This increased interest has also spurred a wave of new and exciting brands. “Not long ago, O'Douls and St. Pauli Girl were the only non-alcoholic options, and those aren’t great” says cocktail expert Erin Petrey. “With the advent of breweries like Athletic, Rightside, and so many others focusing on delivering the flavor, texture, and feel of regular beer but sans-alc, the entire landscape has been revolutionized. You can now get not just a lager, but IPAs, wheat beers, and more all in N/A expressions.” On the wine side, brands like Acid League, Gruvi, Flying Embers, and Ghia are making above-par below-proof options.
“I think the expectation has changed as well. Grenadine and soda aren’t going to cut it anymore,” says Andy Printy, the bar manager at Juniper in Saint Louis, Missouri. “Stocking N/A options is a great opportunity for businesses that want to take advantage of an aggressively growing market.”
Why Stock Non-Alc?
“Offering non-alcoholic products is an amazing way to start a conversation and perhaps expose someone to an option they didn't know existed,” says McDougall. “For the last several years, all of my beverage programs have included spirit-free options, and I have no intention of not doing so moving forward.” She was “an early stockist of Seedlip” and also leans into Partake beers and Acid League’s wine proxies.
By offering these, “We broaden the scope of not just what's on the table, but who can come to it,” says De Leon. “It’s people interested in training their palates for wine, people in sobriety, pregnant people—everyone is welcome to partake in something. That can feel very special.”
“The only hurdle I have come across is finding a consistent stock of great ones,'' says McDougall. As De Leon notes, “Shelf space is an issue. That's the only downside.”
Keep it Fresh
Just like regular-alcohol options, there are learning curves to N/A options. “I find that once opened, they evolve in a way very similar to wine,” says McDougall, referencing Acid League’s wine substitutions. “Their structure softens, and after several days open they start to lose their vibrancy. That said, I usually have a bottle open in my wine fridge at all times and it has yet to last long enough to be undrinkable.”

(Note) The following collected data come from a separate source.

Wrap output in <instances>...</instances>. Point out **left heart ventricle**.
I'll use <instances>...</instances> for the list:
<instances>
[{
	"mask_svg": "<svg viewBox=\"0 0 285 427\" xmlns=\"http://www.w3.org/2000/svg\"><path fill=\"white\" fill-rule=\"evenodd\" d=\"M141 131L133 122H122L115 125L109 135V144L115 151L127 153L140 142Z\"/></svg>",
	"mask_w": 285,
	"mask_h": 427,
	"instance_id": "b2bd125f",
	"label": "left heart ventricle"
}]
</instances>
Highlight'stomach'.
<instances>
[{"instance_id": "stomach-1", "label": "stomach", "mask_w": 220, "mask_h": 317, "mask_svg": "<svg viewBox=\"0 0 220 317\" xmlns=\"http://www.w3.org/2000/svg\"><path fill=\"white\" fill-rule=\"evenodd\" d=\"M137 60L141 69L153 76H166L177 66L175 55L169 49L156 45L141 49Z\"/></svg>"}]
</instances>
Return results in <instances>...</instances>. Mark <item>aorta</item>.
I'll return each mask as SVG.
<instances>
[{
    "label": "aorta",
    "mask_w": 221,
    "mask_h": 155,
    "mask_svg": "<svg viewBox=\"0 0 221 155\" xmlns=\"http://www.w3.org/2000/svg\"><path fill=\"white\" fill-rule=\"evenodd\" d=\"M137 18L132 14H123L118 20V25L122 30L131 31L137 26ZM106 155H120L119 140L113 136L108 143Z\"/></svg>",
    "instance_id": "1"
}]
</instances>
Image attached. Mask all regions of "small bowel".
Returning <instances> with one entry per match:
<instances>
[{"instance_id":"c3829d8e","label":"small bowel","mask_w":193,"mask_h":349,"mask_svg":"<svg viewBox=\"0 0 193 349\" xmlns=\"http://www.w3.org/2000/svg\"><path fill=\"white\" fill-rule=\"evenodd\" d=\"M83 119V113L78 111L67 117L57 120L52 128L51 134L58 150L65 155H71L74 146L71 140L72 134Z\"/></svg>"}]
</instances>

“In theory, N/A wine can keep for about a week.” says de Leon. “But we've never had the problem to know, since we go through it quickly enough at the restaurant. Most people who are keeping N/A tend to drink a glass at a time and explore options, but it's not outside the realm of possibility to see folks do bottles of N/A beverages with their meal.”
On the Menu
But where does a non-alcoholic drink sit on the menu? “One of our pages on the wine list is a non-alcoholic section that drills down on specifics,” says De Leon. “For someone who is not partaking, we always make sure they're not left out of the mix by also not making them feel like the party is the other direction.”
“We serve all of our N/A beverages in wine glasses as a specific marker that these are just as complex and just as worth it,” he says.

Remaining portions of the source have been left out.